My response is a
bevy of worries about attempting seminary, many anxieties about the present and
the future. This overrides my prayer time with Him. Why do I feel nervous when
I look at my syllabus, and become overwhelmed when I look at my unofficial transcripts?
This is the parade of fear I experience as I sit down to pray through writing, taking an hour to express myself to God.
I got my very
first grade in seminary yesterday- I earned an A. This does not make me feel
better. The truth is I earned that A in the compulsive autonomy of trying to be
good. I know this. God knows this. He
brings John 15 before me-
4 Remain
in me, and I will remain in you. For a branch cannot produce fruit if it is
severed from the vine, and you cannot be fruitful unless you remain in me.
Yet if I am
honest, I actually DID produce something on my own, apart from God- I got an A
on my first seminary assignment. Yet I feel anxious when I look ahead at the
assignments yet to come. Why?

[Stored data entries]
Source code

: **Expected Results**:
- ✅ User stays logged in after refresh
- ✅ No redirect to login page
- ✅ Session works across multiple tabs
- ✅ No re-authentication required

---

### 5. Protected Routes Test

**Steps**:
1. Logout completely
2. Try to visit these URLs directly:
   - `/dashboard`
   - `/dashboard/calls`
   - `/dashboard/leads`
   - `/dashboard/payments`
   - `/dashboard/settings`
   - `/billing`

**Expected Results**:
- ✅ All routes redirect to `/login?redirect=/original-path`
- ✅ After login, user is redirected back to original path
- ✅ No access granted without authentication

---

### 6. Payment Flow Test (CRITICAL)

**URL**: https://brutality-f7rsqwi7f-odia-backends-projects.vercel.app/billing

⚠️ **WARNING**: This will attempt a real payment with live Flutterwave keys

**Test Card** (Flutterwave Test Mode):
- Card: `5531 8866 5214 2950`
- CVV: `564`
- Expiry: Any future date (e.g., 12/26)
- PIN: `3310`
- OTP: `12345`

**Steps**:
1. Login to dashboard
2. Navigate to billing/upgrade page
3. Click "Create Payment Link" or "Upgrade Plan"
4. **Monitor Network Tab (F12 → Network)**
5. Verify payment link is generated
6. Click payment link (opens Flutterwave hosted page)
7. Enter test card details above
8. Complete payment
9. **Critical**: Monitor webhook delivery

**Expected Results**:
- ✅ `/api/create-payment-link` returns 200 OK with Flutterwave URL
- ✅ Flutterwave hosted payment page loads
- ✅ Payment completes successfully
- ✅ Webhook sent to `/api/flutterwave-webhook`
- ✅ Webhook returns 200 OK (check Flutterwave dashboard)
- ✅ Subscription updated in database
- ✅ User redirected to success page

# [ACTIVITY]
Extend the reflection on seminary anxiety and prayer, starting right after its last sentence. The lines have nothing to do with this exercise.

# [RESULT OF THIS EXERCISE]
I got that grade
ON MY OWN, by myself, and so the rest is up to me, too. Unless I start engaging
in a life of abiding in the power of the Spirit inside of me. The humbling
thought in this time of refection is that I can have the Spirit of God
within me and yet still choose to live in my own power, run things my own
way, in my own effort apart from Him.
Grade A? Yep. Infinite reliance and abiding in God? Not so much. The indicator
of this disparity is fear- it bubbles up when I look ahead with dread at the
work still to come.
5 “Yes,
I am the vine; you are the branches. Those who remain in me, and I in them,
will produce much fruit. For apart from me you can do nothing. 6 Anyone
who does not remain in me is thrown away like a useless branch and withers.
Such branches are gathered into a pile to be burned. 7 But
if you remain in me and my words remain in you, you may ask for anything you
want, and it will be granted! 8 When you
produce much fruit, you are my true disciples. This brings great glory to my
Father.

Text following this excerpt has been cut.